# [TASK]
Copy, exactly as written, the lines that begin at the one containing "middle mcp: (556, 556)" and end at the one containing "ring pip: (505, 749)". Skip any pictures in the data below.

# [DATA SUPPLIED]
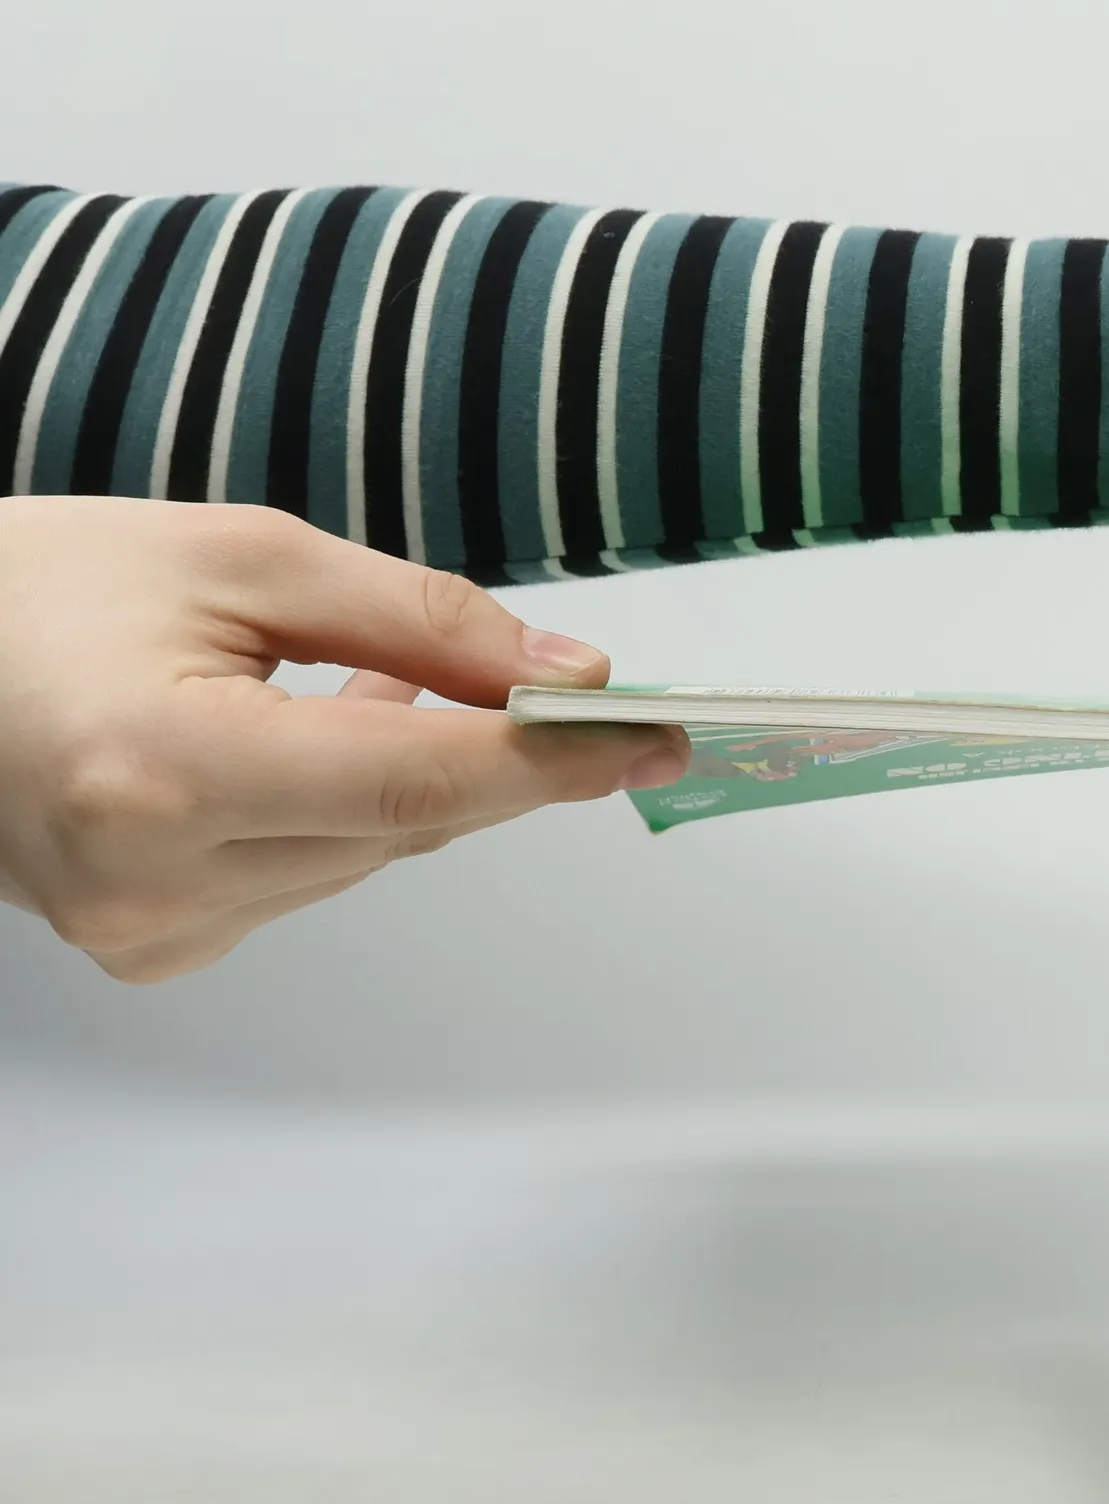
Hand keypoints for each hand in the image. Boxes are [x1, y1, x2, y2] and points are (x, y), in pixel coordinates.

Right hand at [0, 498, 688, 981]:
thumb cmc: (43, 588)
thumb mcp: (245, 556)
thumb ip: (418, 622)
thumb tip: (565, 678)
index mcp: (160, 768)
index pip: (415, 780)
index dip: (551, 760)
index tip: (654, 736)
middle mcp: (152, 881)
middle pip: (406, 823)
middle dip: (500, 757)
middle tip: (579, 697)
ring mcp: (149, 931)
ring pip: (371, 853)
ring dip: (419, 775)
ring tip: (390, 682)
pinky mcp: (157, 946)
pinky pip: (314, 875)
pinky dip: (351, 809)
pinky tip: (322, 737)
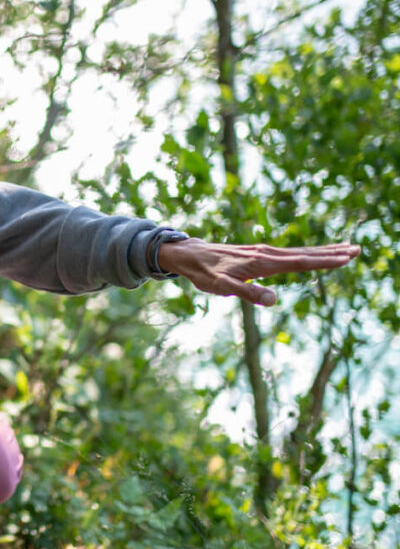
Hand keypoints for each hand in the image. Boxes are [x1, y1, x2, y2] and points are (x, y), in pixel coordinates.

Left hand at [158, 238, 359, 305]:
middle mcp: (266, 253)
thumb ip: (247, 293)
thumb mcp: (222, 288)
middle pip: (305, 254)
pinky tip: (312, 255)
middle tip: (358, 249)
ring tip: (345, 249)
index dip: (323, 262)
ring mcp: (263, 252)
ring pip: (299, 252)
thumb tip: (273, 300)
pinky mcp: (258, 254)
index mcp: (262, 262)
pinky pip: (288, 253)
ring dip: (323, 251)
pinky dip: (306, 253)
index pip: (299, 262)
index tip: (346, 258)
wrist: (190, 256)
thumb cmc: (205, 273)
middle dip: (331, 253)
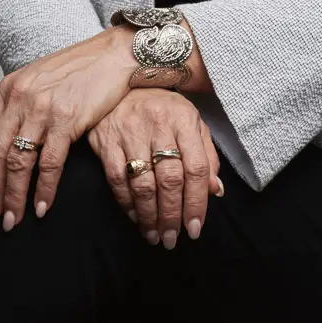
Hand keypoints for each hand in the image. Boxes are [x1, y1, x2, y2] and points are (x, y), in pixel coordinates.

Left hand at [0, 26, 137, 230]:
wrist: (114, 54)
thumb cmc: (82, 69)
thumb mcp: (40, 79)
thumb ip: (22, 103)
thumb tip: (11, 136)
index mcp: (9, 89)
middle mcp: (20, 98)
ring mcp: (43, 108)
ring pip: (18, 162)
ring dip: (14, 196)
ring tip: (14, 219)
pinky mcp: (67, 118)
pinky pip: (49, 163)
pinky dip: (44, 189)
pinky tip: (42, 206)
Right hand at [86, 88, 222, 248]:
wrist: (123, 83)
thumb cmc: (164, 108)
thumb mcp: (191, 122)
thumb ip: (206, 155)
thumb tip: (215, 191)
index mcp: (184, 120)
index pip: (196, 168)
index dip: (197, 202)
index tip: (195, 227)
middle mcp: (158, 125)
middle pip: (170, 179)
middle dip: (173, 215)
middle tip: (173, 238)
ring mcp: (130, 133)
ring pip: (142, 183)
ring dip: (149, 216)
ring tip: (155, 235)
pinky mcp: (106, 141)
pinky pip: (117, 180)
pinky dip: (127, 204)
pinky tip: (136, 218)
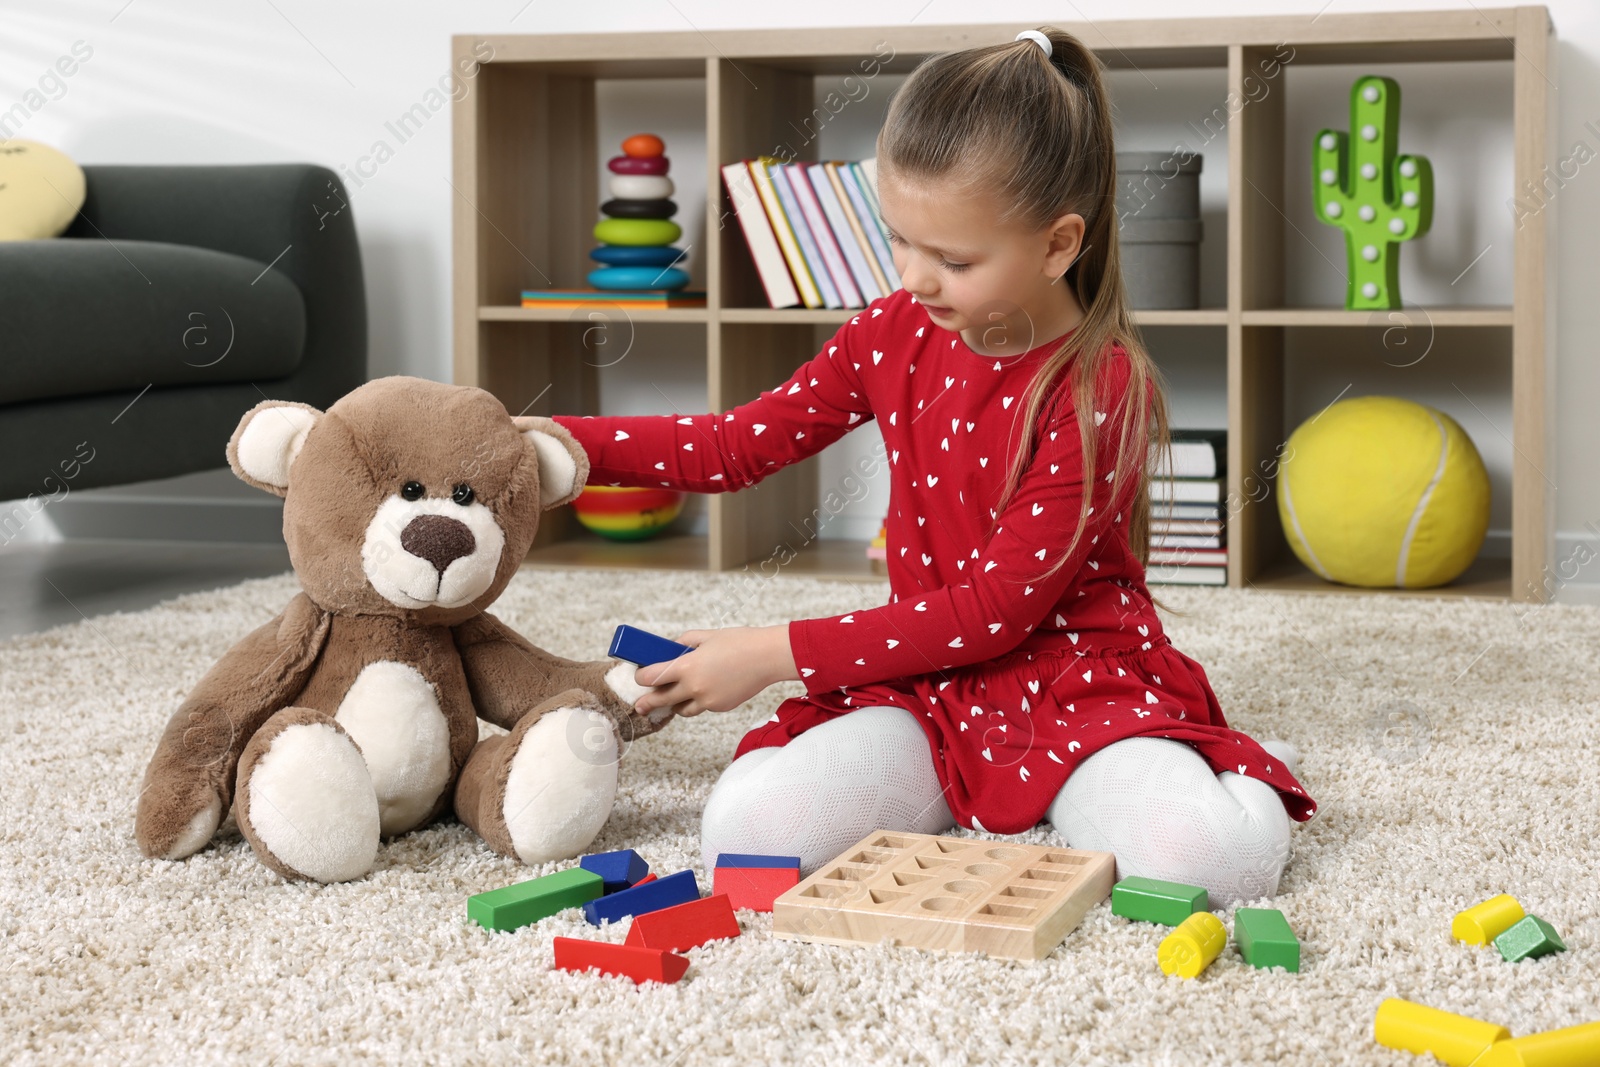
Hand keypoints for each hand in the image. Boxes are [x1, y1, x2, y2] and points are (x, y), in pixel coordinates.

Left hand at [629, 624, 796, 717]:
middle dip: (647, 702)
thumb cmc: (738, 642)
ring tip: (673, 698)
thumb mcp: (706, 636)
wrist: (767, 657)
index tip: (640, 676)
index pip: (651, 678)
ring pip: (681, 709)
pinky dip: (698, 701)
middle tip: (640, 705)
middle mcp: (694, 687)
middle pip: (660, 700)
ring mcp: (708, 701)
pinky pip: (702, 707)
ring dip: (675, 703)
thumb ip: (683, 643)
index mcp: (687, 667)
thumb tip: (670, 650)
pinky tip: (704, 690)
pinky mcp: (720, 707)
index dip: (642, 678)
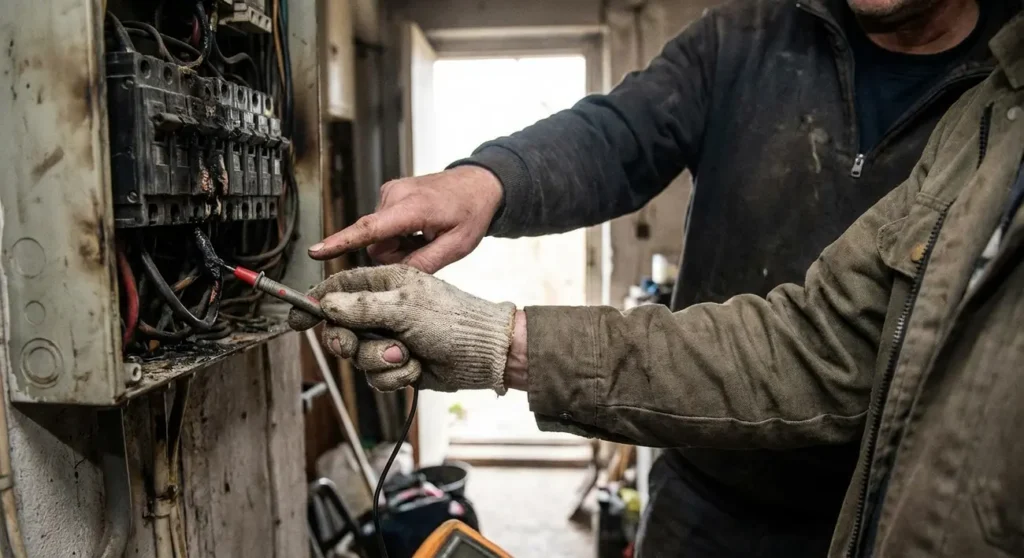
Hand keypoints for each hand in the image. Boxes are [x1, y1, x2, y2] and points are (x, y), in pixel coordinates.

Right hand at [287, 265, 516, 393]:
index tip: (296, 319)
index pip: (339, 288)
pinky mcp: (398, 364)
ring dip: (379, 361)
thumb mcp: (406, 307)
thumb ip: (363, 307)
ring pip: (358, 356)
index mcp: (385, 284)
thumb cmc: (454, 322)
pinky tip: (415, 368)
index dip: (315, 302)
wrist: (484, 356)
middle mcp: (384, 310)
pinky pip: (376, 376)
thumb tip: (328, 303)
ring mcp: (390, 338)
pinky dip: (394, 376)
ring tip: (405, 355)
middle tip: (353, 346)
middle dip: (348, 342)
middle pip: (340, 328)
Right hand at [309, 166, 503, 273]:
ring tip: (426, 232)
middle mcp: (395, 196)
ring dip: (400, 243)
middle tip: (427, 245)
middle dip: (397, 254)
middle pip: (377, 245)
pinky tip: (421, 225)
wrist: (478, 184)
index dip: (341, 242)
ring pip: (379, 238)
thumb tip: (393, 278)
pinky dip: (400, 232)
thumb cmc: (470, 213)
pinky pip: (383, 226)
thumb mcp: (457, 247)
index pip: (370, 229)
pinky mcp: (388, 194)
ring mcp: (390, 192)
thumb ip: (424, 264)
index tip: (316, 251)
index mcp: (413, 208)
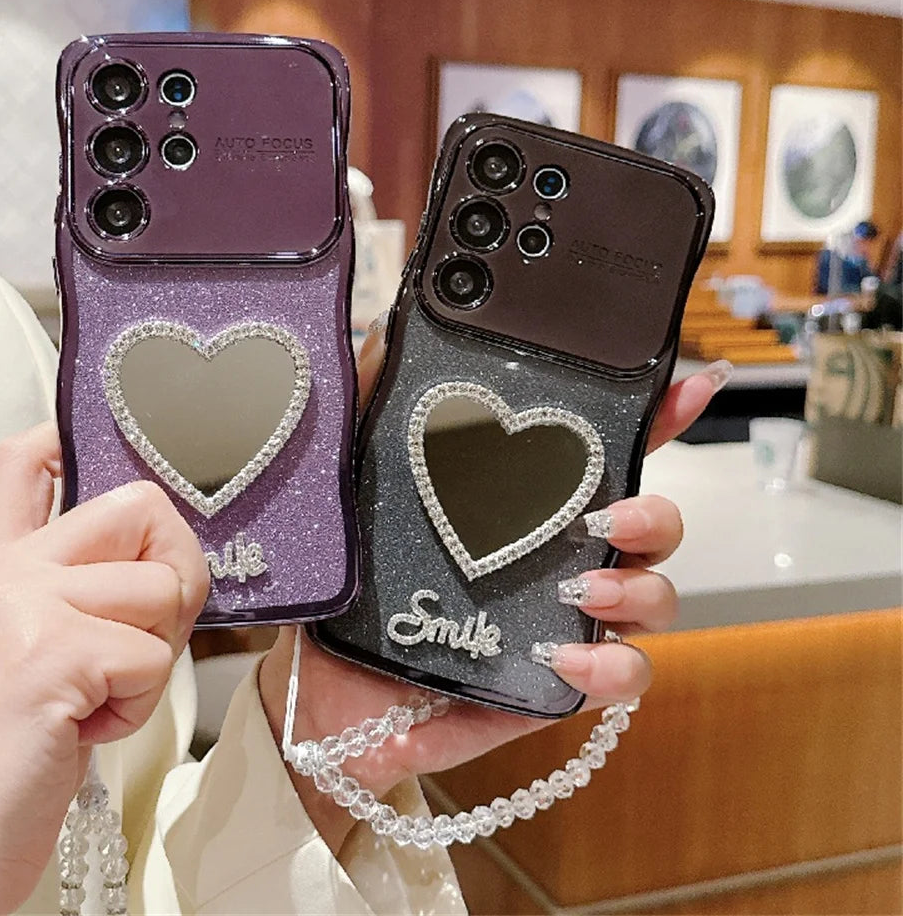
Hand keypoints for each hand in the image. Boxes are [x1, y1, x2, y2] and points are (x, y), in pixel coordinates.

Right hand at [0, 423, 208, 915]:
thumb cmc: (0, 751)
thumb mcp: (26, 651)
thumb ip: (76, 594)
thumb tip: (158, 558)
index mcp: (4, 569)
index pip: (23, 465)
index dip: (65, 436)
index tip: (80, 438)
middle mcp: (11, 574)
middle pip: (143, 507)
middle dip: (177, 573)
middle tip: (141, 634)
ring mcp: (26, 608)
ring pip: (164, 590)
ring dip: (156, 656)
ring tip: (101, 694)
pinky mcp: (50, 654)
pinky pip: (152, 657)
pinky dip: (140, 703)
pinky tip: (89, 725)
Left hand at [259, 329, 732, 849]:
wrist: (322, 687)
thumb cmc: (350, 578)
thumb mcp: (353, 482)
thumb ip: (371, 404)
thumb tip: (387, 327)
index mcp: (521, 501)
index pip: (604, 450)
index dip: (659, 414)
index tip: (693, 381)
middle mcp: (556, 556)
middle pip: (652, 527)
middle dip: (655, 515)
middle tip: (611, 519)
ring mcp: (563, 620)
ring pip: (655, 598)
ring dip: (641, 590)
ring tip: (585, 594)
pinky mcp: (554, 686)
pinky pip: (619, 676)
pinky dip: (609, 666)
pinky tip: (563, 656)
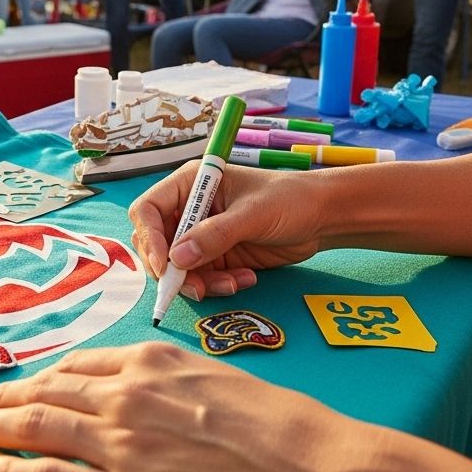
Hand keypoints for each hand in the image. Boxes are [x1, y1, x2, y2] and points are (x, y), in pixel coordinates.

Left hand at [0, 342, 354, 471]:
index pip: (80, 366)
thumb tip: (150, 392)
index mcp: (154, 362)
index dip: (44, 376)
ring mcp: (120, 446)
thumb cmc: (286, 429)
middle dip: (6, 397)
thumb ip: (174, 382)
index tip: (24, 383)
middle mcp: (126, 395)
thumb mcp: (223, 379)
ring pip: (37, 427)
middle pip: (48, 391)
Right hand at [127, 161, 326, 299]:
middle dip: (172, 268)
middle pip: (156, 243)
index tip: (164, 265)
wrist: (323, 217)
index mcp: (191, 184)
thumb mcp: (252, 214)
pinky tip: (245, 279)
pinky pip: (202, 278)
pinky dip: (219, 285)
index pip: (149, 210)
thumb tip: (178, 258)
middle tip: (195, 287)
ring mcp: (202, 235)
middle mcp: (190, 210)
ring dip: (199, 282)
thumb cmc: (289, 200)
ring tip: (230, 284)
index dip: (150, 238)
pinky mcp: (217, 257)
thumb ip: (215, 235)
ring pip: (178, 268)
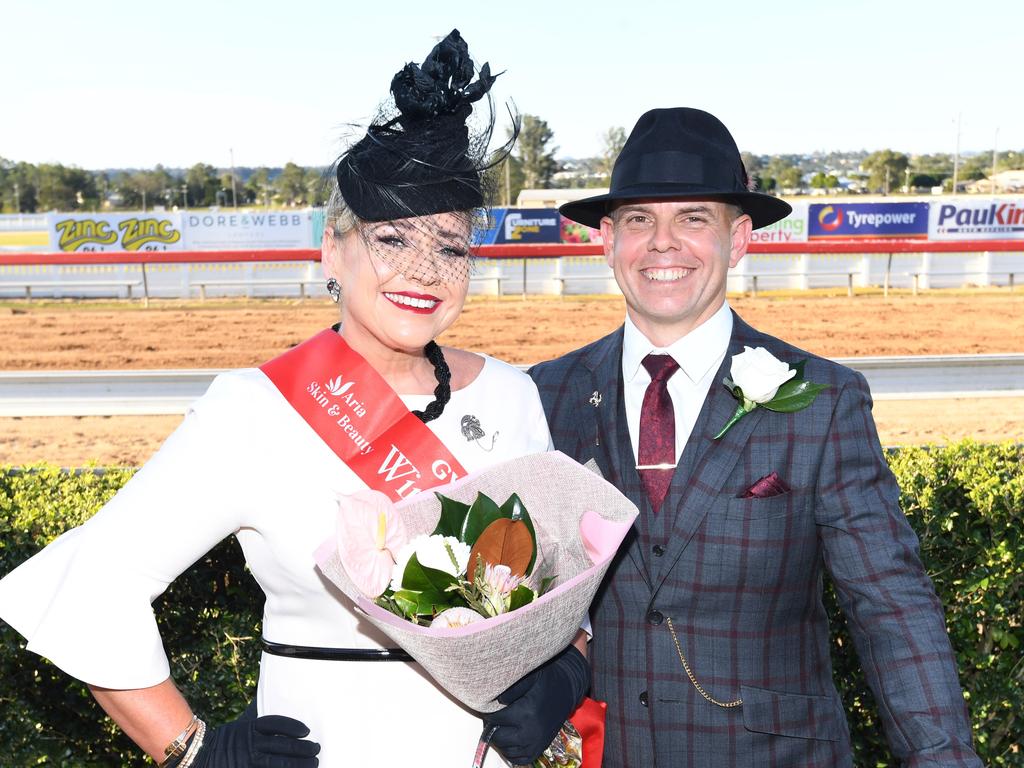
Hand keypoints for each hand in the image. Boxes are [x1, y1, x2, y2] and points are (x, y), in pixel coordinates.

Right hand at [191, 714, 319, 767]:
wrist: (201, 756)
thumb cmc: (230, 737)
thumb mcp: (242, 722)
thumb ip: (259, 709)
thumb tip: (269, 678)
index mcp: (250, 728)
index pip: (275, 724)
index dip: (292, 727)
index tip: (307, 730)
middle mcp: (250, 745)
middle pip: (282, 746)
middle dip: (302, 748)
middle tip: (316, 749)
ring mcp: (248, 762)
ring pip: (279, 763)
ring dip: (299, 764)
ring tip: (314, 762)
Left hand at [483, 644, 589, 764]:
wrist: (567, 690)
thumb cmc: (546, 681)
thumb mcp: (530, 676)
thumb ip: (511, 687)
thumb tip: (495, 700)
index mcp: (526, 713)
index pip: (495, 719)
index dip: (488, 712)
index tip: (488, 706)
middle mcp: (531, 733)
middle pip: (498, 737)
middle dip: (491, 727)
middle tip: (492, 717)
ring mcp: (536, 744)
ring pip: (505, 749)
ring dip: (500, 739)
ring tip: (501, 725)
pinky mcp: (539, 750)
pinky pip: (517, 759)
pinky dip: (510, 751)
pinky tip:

# [SOLUTION TO THE PROBLEM]
middle mcp: (556, 556)
middle pip: (652, 527)
middle dip: (655, 515)
middle tip: (611, 519)
ring mcp: (563, 620)
ring pip: (655, 598)
ring dip: (641, 590)
ring tip: (585, 594)
pinky mcp: (554, 686)
pinky pip: (619, 676)
pinky dip: (609, 666)
pinky tip: (563, 656)
Hand keypoints for each hand in the image. Boxes are [x1, y1, x2, y2] and points are (x, y), in pixel coordinates.

Left hand at [0, 342, 354, 471]:
index pip: (80, 366)
thumb tip: (150, 392)
index mcp: (154, 362)
index dip: (44, 376)
ring mcp: (120, 446)
thumb cmc: (286, 429)
middle dip: (6, 397)
thumb ip: (174, 382)
index tip: (24, 383)
middle mcp: (126, 395)
thumb mcp: (223, 379)
ring pip: (37, 427)
middle pip: (48, 391)
Right hand at [127, 161, 326, 299]:
middle dip: (172, 268)
middle pip: (156, 243)
index tip: (164, 265)
wrist: (323, 217)
index mcp: (191, 184)
thumb mcp: (252, 214)
pinky tip: (245, 279)
pinky pip: (202, 278)
pinky dip: (219, 285)
index pip: (149, 210)
thumb tip: (178, 258)
middle tip: (195, 287)
ring mcp: (202, 235)
middle mcp: (190, 210)
ring dip: (199, 282)
thumb cmc: (289, 200)
ring tip: (230, 284)
index dip: (150, 238)
pinky mcp: (217, 257)
thumb ip: (215, 235)
ring pip: (178, 268)
Hand keypoints for each hand in the image. Boxes are [x1, y1, x2, y2] and points are (x, y), in pixel coordinates.

Right hand at [191, 714, 319, 767]:
wrist: (201, 756)
thumb cmc: (230, 737)
thumb mcp: (242, 722)
thumb ip: (259, 709)
thumb tip: (269, 678)
index mcp: (250, 728)
index pip: (275, 724)
index dip: (292, 727)
index tip: (307, 730)
middle mcp: (250, 745)
middle pip: (282, 746)
middle dip: (302, 748)
middle tip: (316, 749)
ring mcp: (248, 762)
ring pip: (279, 763)
ring dip: (299, 764)
ring tip: (314, 762)
Left hand at [483, 644, 589, 764]:
wrist: (567, 690)
thumb cmc: (546, 681)
thumb mcp: (530, 676)
thumb ip: (511, 687)
thumb tip: (495, 700)
index mcp: (526, 713)
index pip: (495, 719)
index dip: (488, 712)
index tip: (488, 706)
middle mcp: (531, 733)
middle pip: (498, 737)
middle dip: (491, 727)
middle tip: (492, 717)
ring mcp: (536, 744)
ring pip: (505, 749)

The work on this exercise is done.